The voices of Tax Policy Center's researchers and staff
In his upcoming budget, President Obama will propose to strip away the “loopholes” that permit wealthy individuals to accumulate large amounts in tax-favored retirement plans. He would prohibit a taxpayer from contributing any more to IRAs or other qualified retirement plans once his or her accounts reach a combined value of $3.4 million.
For sure, $3.4 million is a lot of retirement savings. But many high-income workers can get there thanks to Congress’ repeated, explicit, and ongoing generosity, not because they exploit some obscure loopholes.
Currently taxpayers can participate in a wide array of generous arrangements authorized expressly by Congress (presumably with full understanding of the consequences). And, in recent years, Congress aggressively expanded both individual and employer-sponsored retirement plans—often permitting participation without income limits.
An individual taxpayer now can contribute annually up to $5,500 to an IRA (increased from $2,000 in 2000) and, with contributions from his or her employer, up to $53,000 to an employer-sponsored plan (increased from $30,000 in 2000). Additionally, taxpayers age 50 or older may contribute an extra $1,000 to an IRA and $6,000 to an employer plan each year to “catch up” on their retirement savings. Finally, an employer may also contribute to an employee’s defined-benefit plan—and these contributions often exceed $50,000 annually (the limit turns on actuarial calculations). In sum, we now have traditional IRAs, Roth IRAs, SEP IRAs, SIMPLE IRAs, 401(k)s, 403(b)s, 457(b)s, and a range of other employer-sponsored plans (both defined-contribution and defined-benefit plans).

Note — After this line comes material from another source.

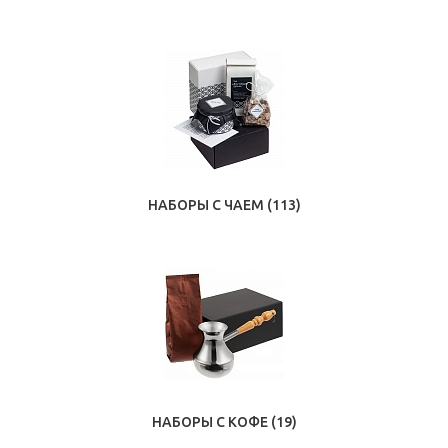
НАБОРЫ С ЧАЕМ
(113)
НАБОРЫ С КОФЕ
(19)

By making maximum contributions and investing well, some taxpayers will hit the $3.4 million cap. To illustrate, a taxpayer (or his employer) who contributes a total of $100,000 a year to an IRA, a defined-contribution, and a defined-benefit plan, and earns 10 percent annually, will reach the cap within 20 years (assuming the taxpayer, eventually, rolls over the contributions an IRA). The Government Accountability Office (GAO) estimated that more than 45,000 taxpayers now have IRAs worth more than $3 million, without counting amounts still in employer-sponsored plans.

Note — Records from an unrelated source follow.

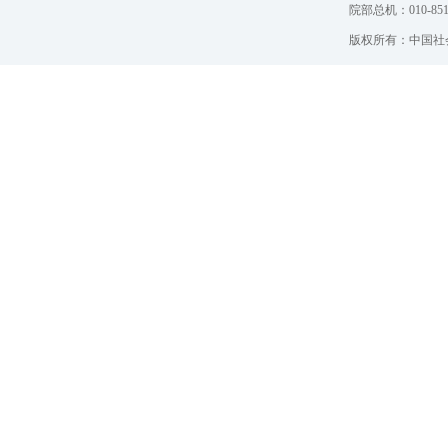
院部总机：010-851
版权所有：中国社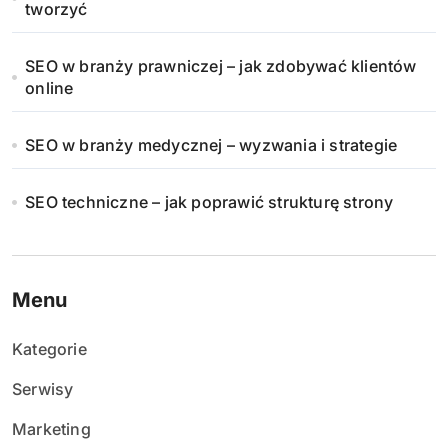
tworzyć
SEO w branży prawniczej – jak zdobywać klientów
online
SEO w branży medycznej – wyzwania i strategie
SEO techniczne – jak poprawić strukturę strony
Menu
Kategorie
Serwisy
Marketing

GAO speculated that many taxpayers contributed property that was initially valued at nothing but later worth a great deal. However, GAO could not quantify how many taxpayers did this (and GAO failed to consider the impact of rollovers to the IRAs from both defined contribution and benefit plans).

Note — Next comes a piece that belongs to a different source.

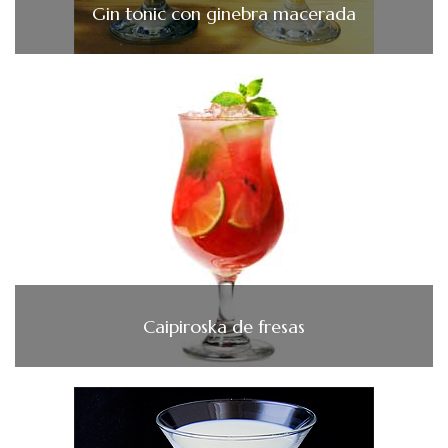
Gin tonic con ginebra macerada
Caipiroska de fresas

Stuffing an IRA with property that is valued at nothing is an egregious attempt to exploit a real loophole. GAO noted that some taxpayers contribute founder’s stock or carried interest to their IRAs—which can create massive values later (remember Mitt Romney’s disclosure of his $102 million IRA in the last Presidential race?). GAO estimated that about 300 taxpayers had IRAs in excess of $25 million, which presumably could only be accomplished by stuffing the accounts with property that was valued suspiciously.
Congress could end these games by permitting contributions of only cash and publicly-traded securities. Or the IRS could audit more aggressively the valuation of property that is contributed to an IRA.
Finally, if Congress really wants to reverse the direction of recent retirement policy, it could lower the contribution limits for retirement plans, reduce the array of retirement choices, impose tighter income limits on contributors, and end bequests of IRAs. Obama correctly highlighted the ability of some taxpayers to accumulate large amounts of retirement savings—but labeling large IRAs and retirement plans “loopholes” mischaracterizes Congress’ generosity (or profligacy).